Er steckte den Schlüssel in das Zündschloss, griff zum Hörer des Schiffstelefons und erkundigte sich bei Elke, Kassiererin, Kellnerin und 1. Offizier in einer Person, nach der Reservierungsliste des heutigen Vormittags. Eine Kindergartengruppe aus Wolfenbüttel, eine Berufsschulklasse aus Halberstadt und eine Busladung Rentner aus Braunschweig waren für die erste Rundfahrt angemeldet. Mit etwas über einhundert Personen an Bord war das Schiff nicht mal zur Hälfte belegt. Aber das konnte ihm ab jetzt auch vollkommen egal sein. Alles war ihm egal, weil er bald nicht mehr hier im Harz sein würde.

„Auf ... der ... Reeperbahn, nachts um halb eins … dideldideldi ...“, sang Tiefensee bestens gelaunt und überprüfte die Instrumente. Nur die Kinder würden ihm fehlen. Er freute sich immer, sie aufgeregt hin und her springen zu sehen, wenn der abgeflachte Bug der AquaMarin gegen das Geröll am Ufer stieß und Elke die im Schiffsschnabel eingelassene Gangway hinunterließ. Da gab es kein Halten mehr. Sie stürmten an Bord wie die Teufel, kreischten herum und schrien Wörter aus ihren Piratenbüchern: Ahoi! Entern! Segelsetzen!

Die Braunschweiger Rentner hier am Hauptanleger kamen ruhiger an Bord, schlurften schwatzend runter in den Salon. Suchten ihre reservierten Plätze auf und begannen sofort mit dem Studium der Speisekarte.

Elke klappte die Gangway hoch und machte die Leinen los. Jonas Tiefensee schaltete den Elektromotor ein und steuerte das Schiff langsam von seinem Liegeplatz an der Weißwasserbrücke auf den See hinaus. Erst am Anleger der Hauptstaumauer würde er die Kinder und die Berufsschulklasse aufnehmen. Das Kielwasser der AquaMarin kräuselte sich nur wenig, als die 173 PS des Elektromotors das Schiff durch das Wasser schoben.

* * *

Susan, Nils und Hektor hatten mit einem Handwagen die Tauchausrüstung vom Parkplatz runter an das Seeufer geschafft.

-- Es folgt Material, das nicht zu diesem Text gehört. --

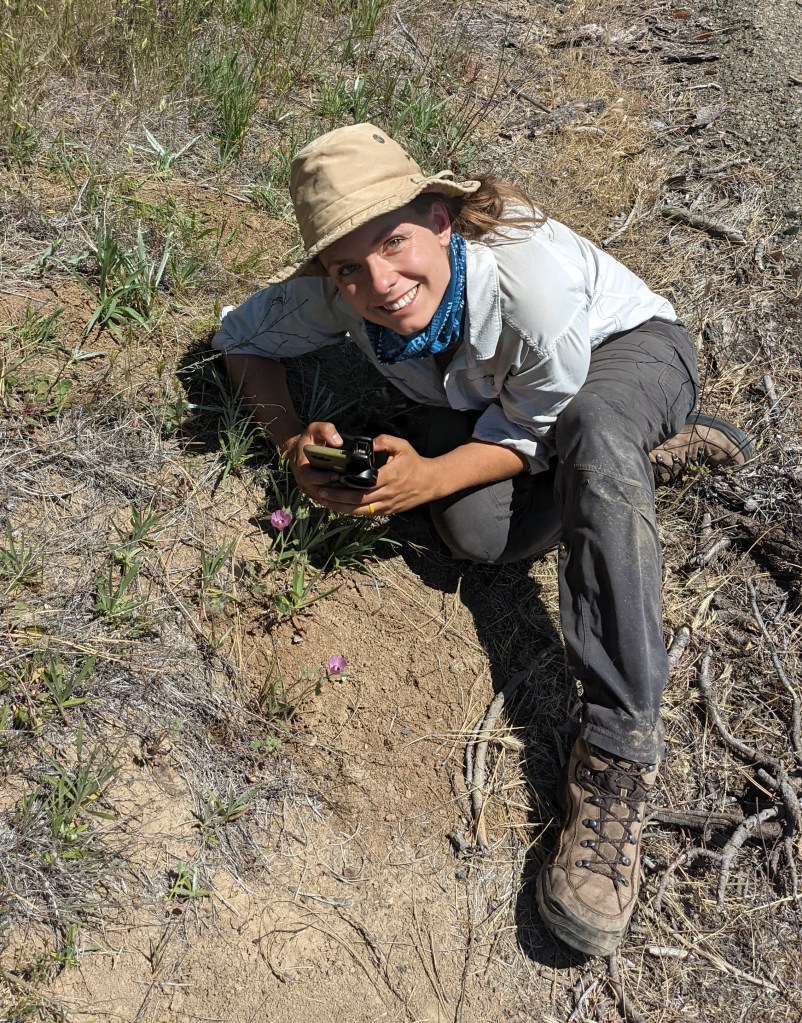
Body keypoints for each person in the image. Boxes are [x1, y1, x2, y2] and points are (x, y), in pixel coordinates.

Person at [212, 123, 753, 956]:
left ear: (440, 218)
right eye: (348, 267)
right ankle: (619, 482)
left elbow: (537, 422)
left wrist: (429, 474)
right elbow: (239, 338)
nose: (380, 283)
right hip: (514, 402)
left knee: (596, 428)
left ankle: (618, 753)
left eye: (393, 243)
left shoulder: (531, 288)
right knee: (475, 534)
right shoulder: (343, 291)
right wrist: (290, 442)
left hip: (626, 354)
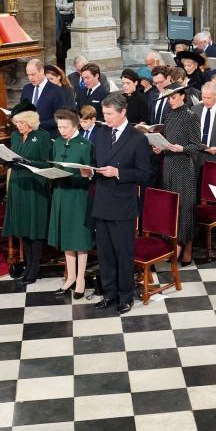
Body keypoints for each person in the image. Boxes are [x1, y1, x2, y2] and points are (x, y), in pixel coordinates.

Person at [87, 92, 156, 312]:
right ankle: (109, 293)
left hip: (123, 204)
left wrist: (119, 172)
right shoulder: (100, 134)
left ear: (122, 112)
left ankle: (126, 295)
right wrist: (88, 171)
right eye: (104, 113)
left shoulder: (137, 138)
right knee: (105, 253)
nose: (105, 118)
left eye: (109, 114)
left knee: (123, 253)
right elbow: (95, 161)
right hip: (102, 201)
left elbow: (146, 173)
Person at [1, 101, 51, 285]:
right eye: (16, 123)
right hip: (17, 185)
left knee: (34, 228)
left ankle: (34, 269)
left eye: (21, 123)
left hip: (34, 185)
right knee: (23, 228)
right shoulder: (15, 136)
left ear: (30, 121)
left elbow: (47, 163)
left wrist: (27, 162)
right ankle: (28, 266)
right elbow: (11, 156)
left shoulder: (42, 136)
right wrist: (6, 159)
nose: (18, 126)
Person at [47, 109, 94, 299]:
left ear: (75, 126)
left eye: (65, 127)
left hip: (78, 195)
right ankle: (70, 277)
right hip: (61, 193)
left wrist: (83, 175)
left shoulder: (85, 144)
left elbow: (90, 173)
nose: (62, 130)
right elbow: (53, 165)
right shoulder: (57, 143)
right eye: (59, 127)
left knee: (79, 237)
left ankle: (81, 279)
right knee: (66, 236)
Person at [152, 83, 201, 266]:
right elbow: (168, 140)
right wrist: (160, 147)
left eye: (173, 97)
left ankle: (185, 245)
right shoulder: (169, 114)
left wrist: (183, 149)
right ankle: (173, 244)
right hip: (169, 164)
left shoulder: (191, 116)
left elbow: (196, 146)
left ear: (182, 96)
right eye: (168, 98)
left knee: (184, 207)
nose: (170, 101)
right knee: (171, 206)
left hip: (183, 166)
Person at [22, 58, 65, 137]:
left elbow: (60, 118)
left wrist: (37, 125)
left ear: (42, 71)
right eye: (28, 75)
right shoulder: (26, 89)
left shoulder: (57, 91)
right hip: (28, 136)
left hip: (48, 137)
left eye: (33, 74)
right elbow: (22, 109)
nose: (30, 78)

Sauerstoffflaschen, Taucherflossen, Stirnlampen und Atemmasken türmten sich darauf, als sie mit dem Gefährt den Schotterweg hinunterrumpelten. Nach ein paar Metern versank der Weg, dort, wo ein dicker Balken in der Wasserlinie lag.

Sie legten ein paar Steine unter die Räder des Wagens und fingen an, die Sachen auszuladen, als oben auf dem Parkplatz zwei Busse hielten. Der eine war voller Kindergarten-Kinder, der andere brachte die Berufsschüler an die Talsperre.

Hotte und Siggi saßen auf der Terrasse des Cafés, glotzten die Schülerinnen an, die sich vor der Schifffahrt mit Chips, Eis und Cola eindeckten. Als die beiden Goldsucher das Bier ausgetrunken hatten, nahmen sie ihre Sachen, verließen die Terrasse und machten sich auf den Weg hinab in das steinige Okertal unterhalb der Staumauer. Da unten wollten sie ihr Glück versuchen.

Die Kinder stürmten den Schotterweg hinunter. Steven hatte seine Mutter schon von weitem entdeckt und ihr zugerufen. Alle Kinder umringten die Taucher, stellten unendlich viele Fragen und befingerten das Tauchequipment. Erst als jemand sagte: „Das Schiff kommt!“, ließen einige von den Tauchersachen ab und wendeten sich dem Wasser zu.

Weit draußen im Tal zwischen den Bergen wirkte die AquaMarin klein. Sie kam langsam näher und beschrieb einen Bogen vor der riesigen Staumauer, ehe sie auf den Schotterweg zufuhr.